Contractions With each tap of the telegraph wire A physician and a hotel room A season out of turn A baby too early.
Mrs. Sullavan and Mrs. McFarlin, The hard-wrought Irish women who Understood the pain radiating through your hips Called to you softly through the fog Placed your still Gladys in your arms As your warmth slipped From her tiny body. A bud cut from its branch Wilting in your hands.
Your husband’s arms wrapped around you, Your screams come down through the years, curdling, As the blood kept pouring onto the sheets His Mary, dying, a year’s moments after saying “I do” A year to love, and then have it torn from the womb Where it should have continued to blossom. A flower cut from its branch Wilting in his hands.
His arms were the last things you felt As your heart stopped And his shattered.
Mrs. Sullavan and Mrs. McFarlin The hard-wrought Irish women Who wept with your mother Coaxed your husband to eat And scrubbed the sheets in the sun, Recited their prayers With a rosary of tiny tombs For the buds and the flowers Ripped from their branches.
Author’s Note: This poem is based on a letter found in some of my family’s records. Some liberties of imagination have been taken with events. A transcript and photograph of the letter is below.
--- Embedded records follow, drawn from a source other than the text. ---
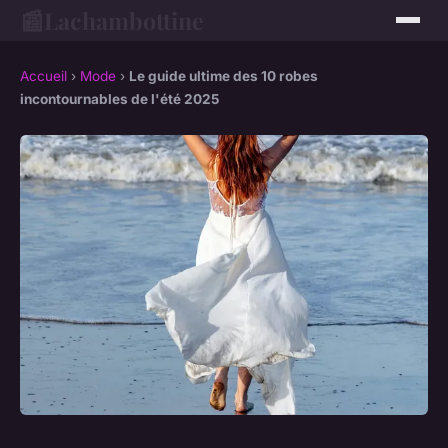
📰
Lachambottine
Accueil
›
Mode
›
Le guide ultime des 10 robes
incontournables de l'été 2025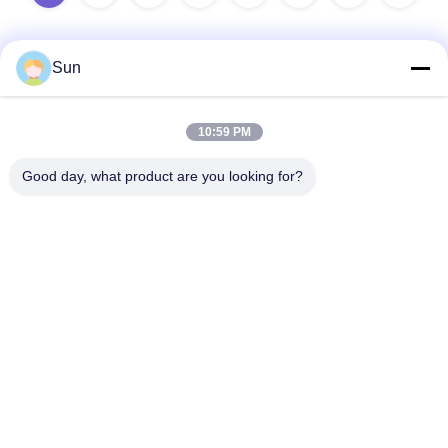
Sun
Schnelle Kontaktaufnahme
10:59 PM
Adresse:
Good day, what product are you looking for?
NO.55 XINSHENG ROAD, WUJIN DISTRICT, CHANGZHOU
CITY, JIANGSU PROVINZ
Telefon:
86-173-15083001
E-Mail
sun@czjayu.com
Datenschutz-Bestimmungen
|
Seitenverzeichnis
| Gute Qualität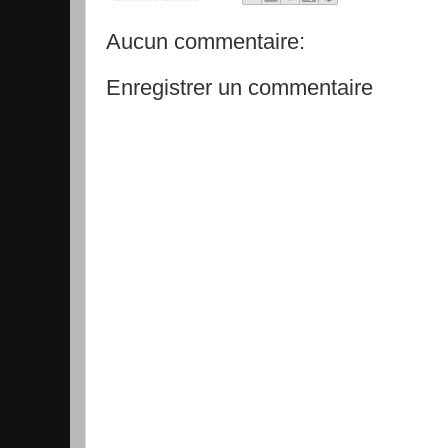
Aucun commentaire:
Enregistrer un commentaire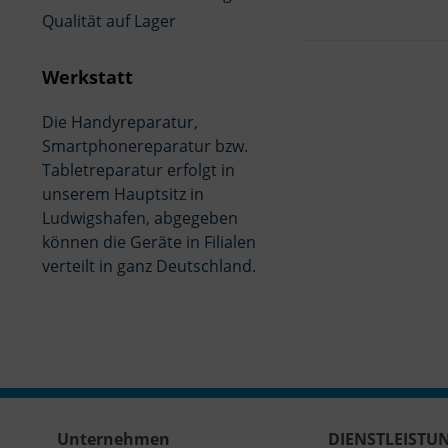
Qualität auf Lager
Werkstatt
Die Handyreparatur,
Smartphonereparatur bzw.
Tabletreparatur erfolgt in
unserem Hauptsitz in
Ludwigshafen, abgegeben
können die Geräte in Filialen
verteilt in ganz Deutschland.
Unternehmen
DIENSTLEISTU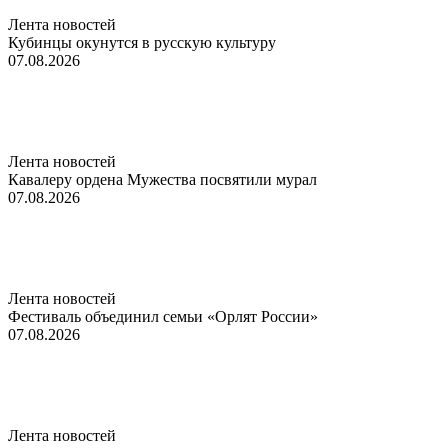
Лента новостей
Кубинцы окунутся в русскую культуру
07.08.2026
Лента новостей
Кавалеру ордена Мужества посвятили мурал
07.08.2026
Лента новостей
Фестиваль объединил семьи «Орлят России»
07.08.2026
Лента новостей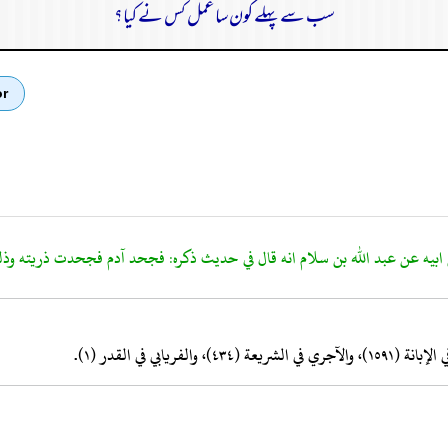
سب سے پہلے کون سا عمل کس نے کیا؟
or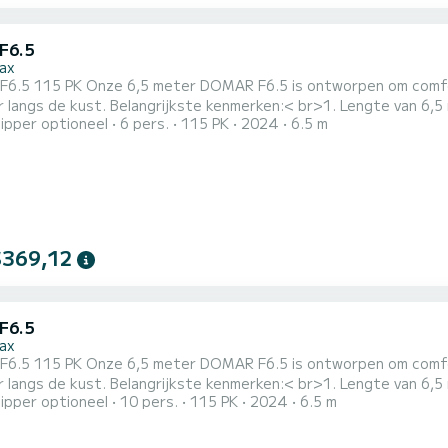
F6.5
ax
 ontworpen om comfort, veiligheid en plezier te bieden tijdens uw zee-
rken:< br>1. Lengte van 6,5 meter, geschikt voor een groep van maximaal 6 personen
ipper optioneel
6 pers.
115 PK
2024
6.5 m
e excursie langs de kust. 2. Voor een verfrissende straal zoet water na een duik in het prachtige water van
edt een aangename schaduwplek om te ontspannen en uzelf te beschermen
$369,12
F6.5
ax
 ontworpen om comfort, veiligheid en plezier te bieden tijdens uw zee-
rken:< br>1. Lengte van 6,5 meter, geschikt voor een groep van maximaal 6 personen
ipper optioneel
10 pers.
115 PK
2024
6.5 m
e excursie langs de kust. 2. Voor een verfrissende straal zoet water na een duik in het prachtige water van
edt een aangename schaduwplek om te ontspannen en uzelf te beschermen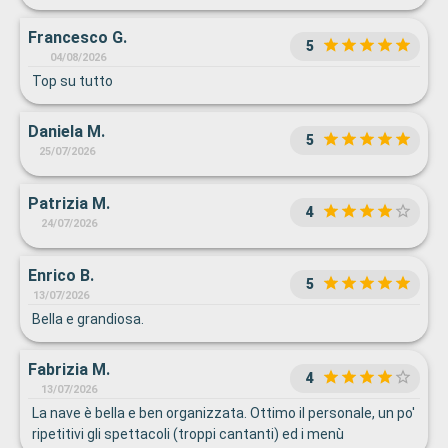
Francesco G.
5
04/08/2026
Top su tutto
Daniela M.
5
25/07/2026
Patrizia M.
4
24/07/2026
Enrico B.
5
13/07/2026
Bella e grandiosa.
Fabrizia M.
4
13/07/2026
La nave è bella e ben organizzata. Ottimo il personale, un po'
ripetitivi gli spettacoli (troppi cantanti) ed i menù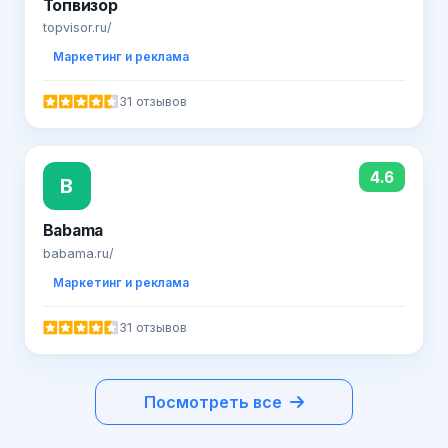
Топвизор
topvisor.ru/
Маркетинг и реклама
31 отзывов
4.6
B
Babama
babama.ru/
Маркетинг и реклама
31 отзывов
Посмотреть все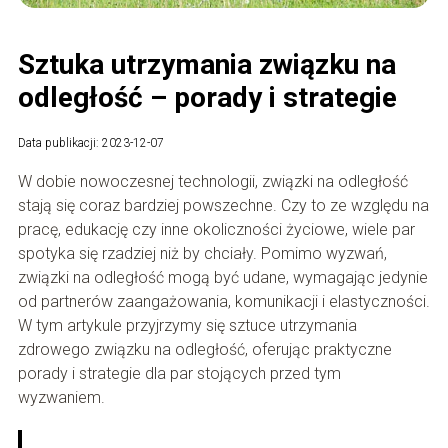
Sztuka utrzymania związku na
odległość – porady i strategie
Data publikacji: 2023-12-07
W dobie nowoczesnej technologii, związki na odległość
stają się coraz bardziej powszechne. Czy to ze względu na
pracę, edukację czy inne okoliczności życiowe, wiele par
spotyka się rzadziej niż by chciały. Pomimo wyzwań,
związki na odległość mogą być udane, wymagając jedynie
od partnerów zaangażowania, komunikacji i elastyczności.
W tym artykule przyjrzymy się sztuce utrzymania
zdrowego związku na odległość, oferując praktyczne
porady i strategie dla par stojących przed tym
wyzwaniem.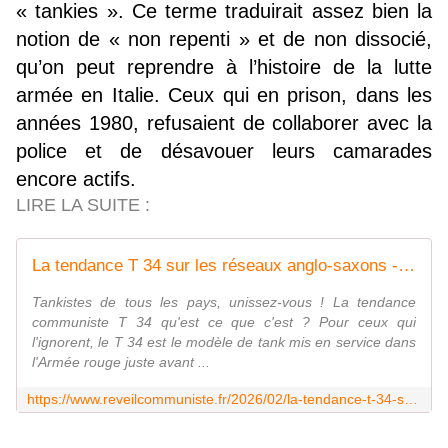
« tankies ». Ce terme traduirait assez bien la
notion de « non repenti » et de non dissocié,
qu’on peut reprendre à l’histoire de la lutte
armée en Italie. Ceux qui en prison, dans les
années 1980, refusaient de collaborer avec la
police et de désavouer leurs camarades
encore actifs.
LIRE LA SUITE :
La tendance T 34 sur les réseaux anglo-saxons - Réveil Communiste
Tankistes de tous les pays, unissez-vous ! La tendance
communiste T 34 qu'est ce que c'est ? Pour ceux qui
l'ignorent, le T 34 est le modèle de tank mis en service dans
l'Armée rouge juste avant ...
https://www.reveilcommuniste.fr/2026/02/la-tendance-t-34-sur-les-reseaux-anglo-saxons.html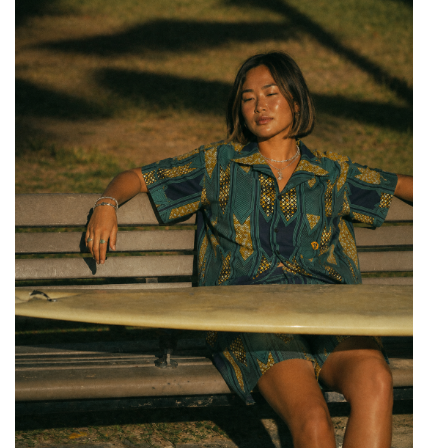
Find My Home
Galerie bei der Albertina Zetter
Galerie Kovacek & Zetter
Joji Hattori / Shiki
Julius Meinl
Kovacek Contemporary
La Biosthétique
Longchamp
Louis Vuitton
Oliver Heemeyer
PR International
Sabine Wiedenhofer
SKREIN*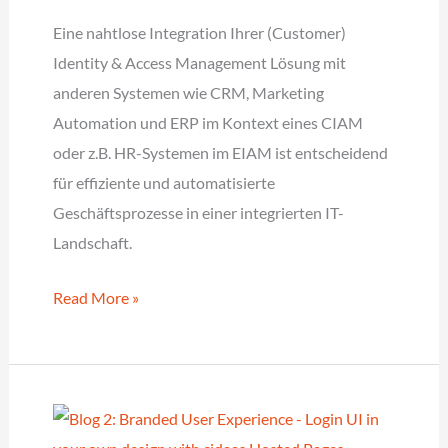
Eine nahtlose Integration Ihrer (Customer)
Identity & Access Management Lösung mit
anderen Systemen wie CRM, Marketing
Automation und ERP im Kontext eines CIAM
oder z.B. HR-Systemen im EIAM ist entscheidend
für effiziente und automatisierte
Geschäftsprozesse in einer integrierten IT-
Landschaft.
Nahtlose
Read More »
Konnektivität
–
Integration
von
cidaas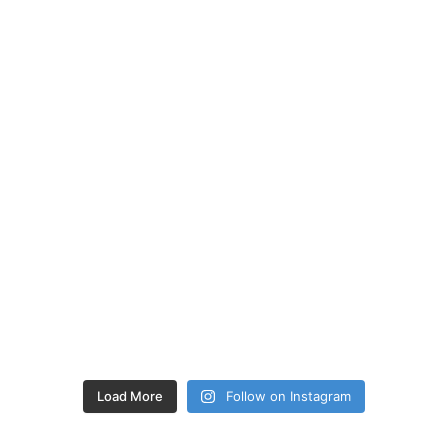
Load More
Follow on Instagram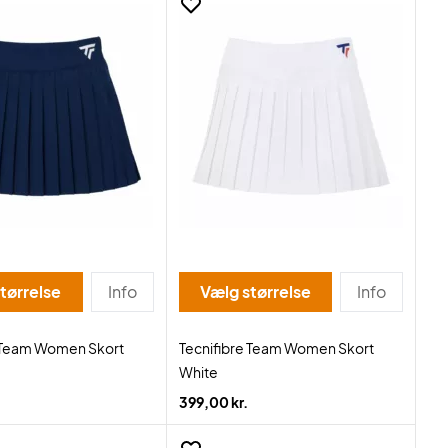
tørrelse
Info
Vælg størrelse
Info
e Team Women Skort
Tecnifibre Team Women Skort
White
399,00 kr.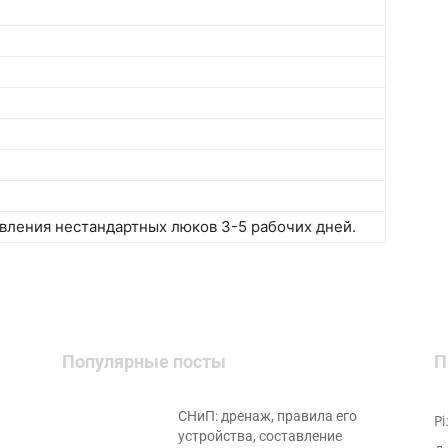
вления нестандартных люков 3-5 рабочих дней.
Популярные посты
П
СНиП: дренаж, правила его
Р
устройства, составление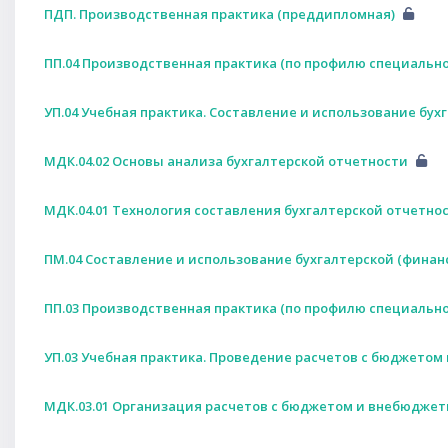
ПДП. Производственная практика (преддипломная)
ПП.04 Производственная практика (по профилю специально
УП.04 Учебная практика. Составление и использование бух
МДК.04.02 Основы анализа бухгалтерской отчетности
МДК.04.01 Технология составления бухгалтерской отчетно
ПМ.04 Составление и использование бухгалтерской (финан
ПП.03 Производственная практика (по профилю специаль
УП.03 Учебная практика. Проведение расчетов с бюджет
МДК.03.01 Организация расчетов с бюджетом и внебюдже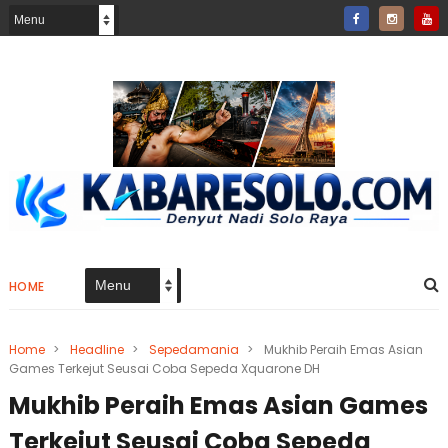
HOME
Home
>
Headline
>
Sepedamania
>
Mukhib Peraih Emas Asian
Games Terkejut Seusai Coba Sepeda Xquarone DH
Mukhib Peraih Emas Asian Games
Terkejut Seusai Coba Sepeda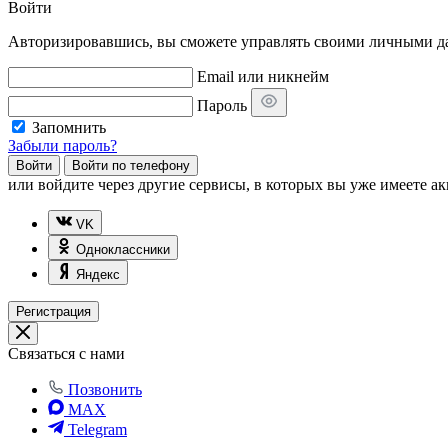
Войти
Авторизировавшись, вы сможете управлять своими личными дан
Email или никнейм
Пароль
Запомнить
Забыли пароль?
Войти
Войти по телефону
или
войдите через другие сервисы, в которых вы уже имеете ак
VK
Одноклассники
Яндекс
Регистрация
Связаться с нами
Позвонить
MAX
Telegram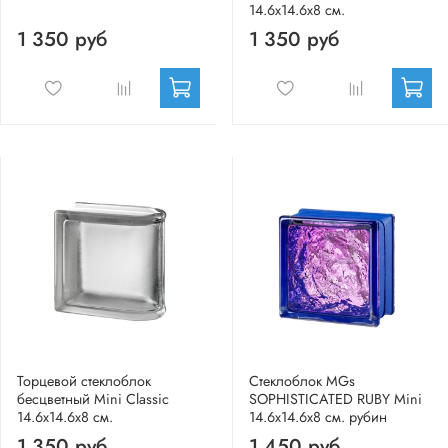
14.6x14.6x8 см.
1 350 руб
1 350 руб
Торцевой стеклоблок
Стеклоблок MGs
бесцветный Mini Classic
SOPHISTICATED RUBY Mini
14.6x14.6x8 см.
14.6x14.6x8 см. рубин
1 350 руб
1 450 руб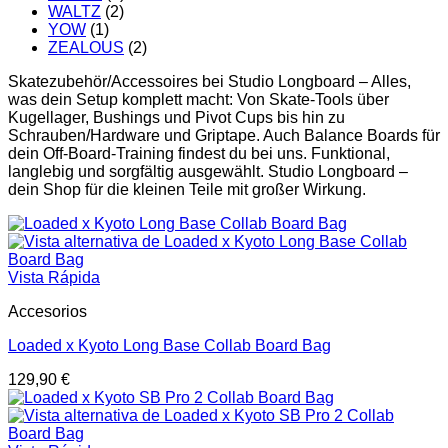
WALTZ
(2)
YOW
(1)
ZEALOUS
(2)
Skatezubehör/Accessoires bei Studio Longboard – Alles,
was dein Setup komplett macht: Von Skate-Tools über
Kugellager, Bushings und Pivot Cups bis hin zu
Schrauben/Hardware und Griptape. Auch Balance Boards für
dein Off-Board-Training findest du bei uns. Funktional,
langlebig und sorgfältig ausgewählt. Studio Longboard –
dein Shop für die kleinen Teile mit großer Wirkung.
Vista Rápida
Accesorios
Loaded x Kyoto Long Base Collab Board Bag
129,90
€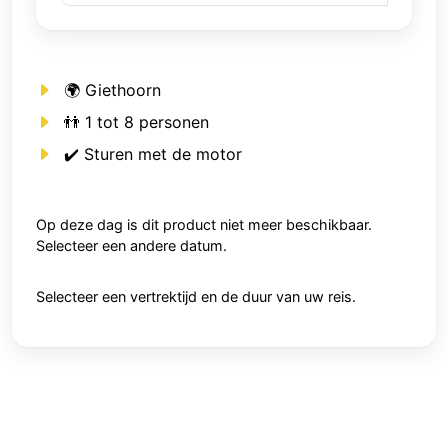
🌍 Giethoorn
👬 1 tot 8 personen
✔️ Sturen met de motor
Op deze dag is dit product niet meer beschikbaar.
Selecteer een andere datum.
Selecteer een vertrektijd en de duur van uw reis.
Denver Colorado, October 29th, 1891
Mrs Serena J. ****
Dear Madam,
We feel it our duty to write you a letter although we feel it is a painful task. We will do by you as we would wish you to do for us under similar circumstances. Your daughter Mary, and husband arrived at our hotel about 9am on the 27th. Her husband had telegraphed to Denver while he was yet some distance from here for a physician and a room and she was brought directly here to the hotel on arriving here. Your daughter was kindly received by us and her husband was as attentive and kind to her as it was possible for him to be, and is almost heart broken over the death of his wife. Mary died in her husband’s arms. Let not your heart be troubled. I have seen you through the sixth trouble and I will not forsake you in the seventh. May the good lord protect you and Mary’s father, and may your last days be your best days. Mary and her baby are in heaven, and if we are faithful until death, we shall meet her on that beautiful shore.
God Bless You, Mrs. Mary Sullavan and Mrs. Sarah A. McFarlin
Note from unknown source: Aunt Mary had written my mother that if her baby was a girl she was going to name it Gladys. The baby was a girl and died at birth. I was born just a little over two months later, Jan 2, 1892. And Mama named me Mary Gladys after Mary and the baby.